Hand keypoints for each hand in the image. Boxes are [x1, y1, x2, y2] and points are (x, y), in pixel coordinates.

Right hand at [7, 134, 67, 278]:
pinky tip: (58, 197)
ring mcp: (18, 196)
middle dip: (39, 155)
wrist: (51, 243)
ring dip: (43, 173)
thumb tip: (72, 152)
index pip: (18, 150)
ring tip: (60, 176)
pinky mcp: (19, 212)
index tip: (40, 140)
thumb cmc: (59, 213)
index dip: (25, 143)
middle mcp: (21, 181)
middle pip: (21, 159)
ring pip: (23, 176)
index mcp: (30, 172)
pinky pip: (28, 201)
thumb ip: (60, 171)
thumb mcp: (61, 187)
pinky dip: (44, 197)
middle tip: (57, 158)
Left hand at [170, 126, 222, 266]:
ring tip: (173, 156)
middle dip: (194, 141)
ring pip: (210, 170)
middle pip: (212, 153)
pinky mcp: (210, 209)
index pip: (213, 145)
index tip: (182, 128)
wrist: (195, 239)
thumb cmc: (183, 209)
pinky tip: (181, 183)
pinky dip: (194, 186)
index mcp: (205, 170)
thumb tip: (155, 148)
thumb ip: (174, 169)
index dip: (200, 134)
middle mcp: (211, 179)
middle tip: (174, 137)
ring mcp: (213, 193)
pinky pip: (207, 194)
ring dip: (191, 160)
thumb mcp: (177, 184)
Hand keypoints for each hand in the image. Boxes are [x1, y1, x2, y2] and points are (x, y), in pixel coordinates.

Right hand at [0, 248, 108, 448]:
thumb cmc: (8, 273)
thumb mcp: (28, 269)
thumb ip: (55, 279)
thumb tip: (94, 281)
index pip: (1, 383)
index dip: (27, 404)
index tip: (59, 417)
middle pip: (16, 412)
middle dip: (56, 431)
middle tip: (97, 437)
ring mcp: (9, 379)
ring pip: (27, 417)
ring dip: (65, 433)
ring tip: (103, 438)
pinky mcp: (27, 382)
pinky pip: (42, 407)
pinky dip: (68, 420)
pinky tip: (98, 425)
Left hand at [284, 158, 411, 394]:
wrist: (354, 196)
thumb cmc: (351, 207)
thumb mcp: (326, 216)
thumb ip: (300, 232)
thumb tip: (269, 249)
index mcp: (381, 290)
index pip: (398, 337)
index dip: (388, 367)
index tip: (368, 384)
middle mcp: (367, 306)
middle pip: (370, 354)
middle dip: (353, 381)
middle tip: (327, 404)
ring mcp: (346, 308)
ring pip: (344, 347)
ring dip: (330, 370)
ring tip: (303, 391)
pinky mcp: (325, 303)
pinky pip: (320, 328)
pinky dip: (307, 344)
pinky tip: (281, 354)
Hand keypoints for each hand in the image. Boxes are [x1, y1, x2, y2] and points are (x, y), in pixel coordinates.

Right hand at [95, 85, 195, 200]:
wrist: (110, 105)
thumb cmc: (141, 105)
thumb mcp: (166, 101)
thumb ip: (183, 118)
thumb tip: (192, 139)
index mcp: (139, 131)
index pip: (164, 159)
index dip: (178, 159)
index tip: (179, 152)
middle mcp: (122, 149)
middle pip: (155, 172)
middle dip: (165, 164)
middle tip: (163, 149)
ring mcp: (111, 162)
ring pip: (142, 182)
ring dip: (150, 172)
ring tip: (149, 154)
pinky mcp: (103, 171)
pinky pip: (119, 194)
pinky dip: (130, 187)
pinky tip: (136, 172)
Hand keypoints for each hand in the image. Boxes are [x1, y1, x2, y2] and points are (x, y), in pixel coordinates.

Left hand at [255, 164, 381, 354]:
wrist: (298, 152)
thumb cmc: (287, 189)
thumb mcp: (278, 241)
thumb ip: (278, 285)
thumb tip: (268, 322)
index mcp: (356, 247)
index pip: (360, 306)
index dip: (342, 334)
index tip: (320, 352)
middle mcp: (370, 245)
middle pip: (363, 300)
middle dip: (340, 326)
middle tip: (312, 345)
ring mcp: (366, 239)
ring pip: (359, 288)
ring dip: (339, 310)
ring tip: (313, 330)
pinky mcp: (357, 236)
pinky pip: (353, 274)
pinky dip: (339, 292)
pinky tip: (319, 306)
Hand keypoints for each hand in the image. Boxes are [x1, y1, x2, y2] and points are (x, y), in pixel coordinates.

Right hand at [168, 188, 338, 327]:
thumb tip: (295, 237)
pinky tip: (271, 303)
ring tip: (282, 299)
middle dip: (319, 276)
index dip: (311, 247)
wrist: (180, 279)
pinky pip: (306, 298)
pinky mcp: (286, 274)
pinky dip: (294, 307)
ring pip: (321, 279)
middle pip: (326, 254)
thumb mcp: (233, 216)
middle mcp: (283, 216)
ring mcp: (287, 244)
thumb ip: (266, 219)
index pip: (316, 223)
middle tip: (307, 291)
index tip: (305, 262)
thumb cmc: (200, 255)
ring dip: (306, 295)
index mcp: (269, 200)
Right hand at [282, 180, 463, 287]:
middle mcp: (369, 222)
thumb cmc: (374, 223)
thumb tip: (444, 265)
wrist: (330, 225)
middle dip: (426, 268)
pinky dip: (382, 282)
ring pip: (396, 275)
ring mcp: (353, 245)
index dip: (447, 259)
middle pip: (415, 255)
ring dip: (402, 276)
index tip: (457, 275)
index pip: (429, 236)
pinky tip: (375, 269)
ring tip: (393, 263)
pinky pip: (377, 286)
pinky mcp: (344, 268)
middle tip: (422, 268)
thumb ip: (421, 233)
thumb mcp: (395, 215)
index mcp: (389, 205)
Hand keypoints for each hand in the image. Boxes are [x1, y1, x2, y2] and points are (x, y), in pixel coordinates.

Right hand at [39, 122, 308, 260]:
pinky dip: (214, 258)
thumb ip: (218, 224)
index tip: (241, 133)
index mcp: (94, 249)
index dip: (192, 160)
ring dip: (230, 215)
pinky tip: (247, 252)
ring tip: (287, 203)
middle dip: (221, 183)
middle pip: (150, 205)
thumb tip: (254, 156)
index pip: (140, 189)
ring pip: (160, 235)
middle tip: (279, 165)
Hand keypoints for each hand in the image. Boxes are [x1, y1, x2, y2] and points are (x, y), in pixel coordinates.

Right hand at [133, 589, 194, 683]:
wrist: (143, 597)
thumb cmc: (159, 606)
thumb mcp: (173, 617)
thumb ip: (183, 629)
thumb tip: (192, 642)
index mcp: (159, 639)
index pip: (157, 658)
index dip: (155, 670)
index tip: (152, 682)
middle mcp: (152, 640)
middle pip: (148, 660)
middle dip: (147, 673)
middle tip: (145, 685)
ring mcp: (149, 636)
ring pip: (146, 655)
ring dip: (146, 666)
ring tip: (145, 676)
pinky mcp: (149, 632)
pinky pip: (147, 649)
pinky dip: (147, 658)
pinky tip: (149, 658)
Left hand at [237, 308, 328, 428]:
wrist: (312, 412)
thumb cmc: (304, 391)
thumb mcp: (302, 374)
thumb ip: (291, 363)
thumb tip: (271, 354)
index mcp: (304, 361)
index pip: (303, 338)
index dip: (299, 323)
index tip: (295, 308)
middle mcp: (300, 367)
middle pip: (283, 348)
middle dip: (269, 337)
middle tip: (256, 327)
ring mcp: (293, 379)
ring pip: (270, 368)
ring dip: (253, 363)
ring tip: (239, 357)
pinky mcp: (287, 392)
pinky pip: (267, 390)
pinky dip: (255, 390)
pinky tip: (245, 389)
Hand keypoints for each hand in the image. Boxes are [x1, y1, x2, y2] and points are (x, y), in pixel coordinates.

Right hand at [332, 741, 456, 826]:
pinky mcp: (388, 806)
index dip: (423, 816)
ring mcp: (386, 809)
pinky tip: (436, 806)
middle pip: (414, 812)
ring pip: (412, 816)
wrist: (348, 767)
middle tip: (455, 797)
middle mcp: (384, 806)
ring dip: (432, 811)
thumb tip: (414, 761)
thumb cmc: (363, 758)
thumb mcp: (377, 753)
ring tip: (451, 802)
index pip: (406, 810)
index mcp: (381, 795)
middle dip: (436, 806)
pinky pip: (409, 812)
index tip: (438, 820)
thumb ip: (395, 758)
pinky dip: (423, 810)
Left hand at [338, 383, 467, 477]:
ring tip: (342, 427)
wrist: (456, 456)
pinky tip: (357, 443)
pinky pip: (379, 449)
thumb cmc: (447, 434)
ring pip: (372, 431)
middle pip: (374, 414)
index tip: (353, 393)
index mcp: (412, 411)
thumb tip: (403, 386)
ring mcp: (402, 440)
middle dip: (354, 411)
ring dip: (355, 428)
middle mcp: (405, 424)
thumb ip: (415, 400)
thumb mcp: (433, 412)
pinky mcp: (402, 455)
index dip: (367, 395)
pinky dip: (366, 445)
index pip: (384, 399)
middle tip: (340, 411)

▬▬▬▬▬▬▬▬▬▬

EXERCISE REQUIREMENTS
From the listing above, output exactly the run of lines that starts with the line containing "middle tip: (422, 268)" and ends with the line containing "wrist: (312, 412)".

REPLY
middle tip: (422, 268)
thumb ip: (421, 233)
thumb mcp: (395, 215)
index mcp: (389, 205)
Hand keypoints for each hand in the image. Boxes are [x1, y1, x2, y2] and points are (x, y), in pixel coordinates.

Right hand at [39, 122, 308, 260]:
pinky dip: (214, 258)
thumb ip: (218, 224)
index tip: (241, 133)
index mcp: (94, 249)
index dip: (192, 160)
ring dip: (230, 215)
pinky tip: (247, 252)
ring tip: (287, 203)
middle dip: (221, 183)
middle pip: (150, 205)
thumb tip: (254, 156)
index pip: (140, 189)
ring pip: (160, 235)
middle tip: (279, 165)
Hand keypoints for each hand in the image. Boxes are [x1, y1, x2, y2] and points are (x, y), in pixel coordinates.

Right hand at [133, 589, 194, 683]:
wrist: (143, 597)
thumb cmc: (159, 606)
thumb mcp: (173, 617)
thumb ip: (183, 629)
thumb tip: (192, 642)
index mcp: (159, 639)
index pip: (157, 658)
index dip: (155, 670)
index tip: (152, 682)
middle mcp: (152, 640)
middle pip: (148, 660)
middle dip: (147, 673)
middle tip: (145, 685)
ring mcp: (149, 636)
ring pip: (146, 655)
ring dip: (146, 666)
ring tip: (145, 676)
pinky mcp: (149, 632)
pinky pip: (147, 649)
pinky dip: (147, 658)
pinky tip: (149, 658)
Left hand at [237, 308, 328, 428]:
wrist: (312, 412)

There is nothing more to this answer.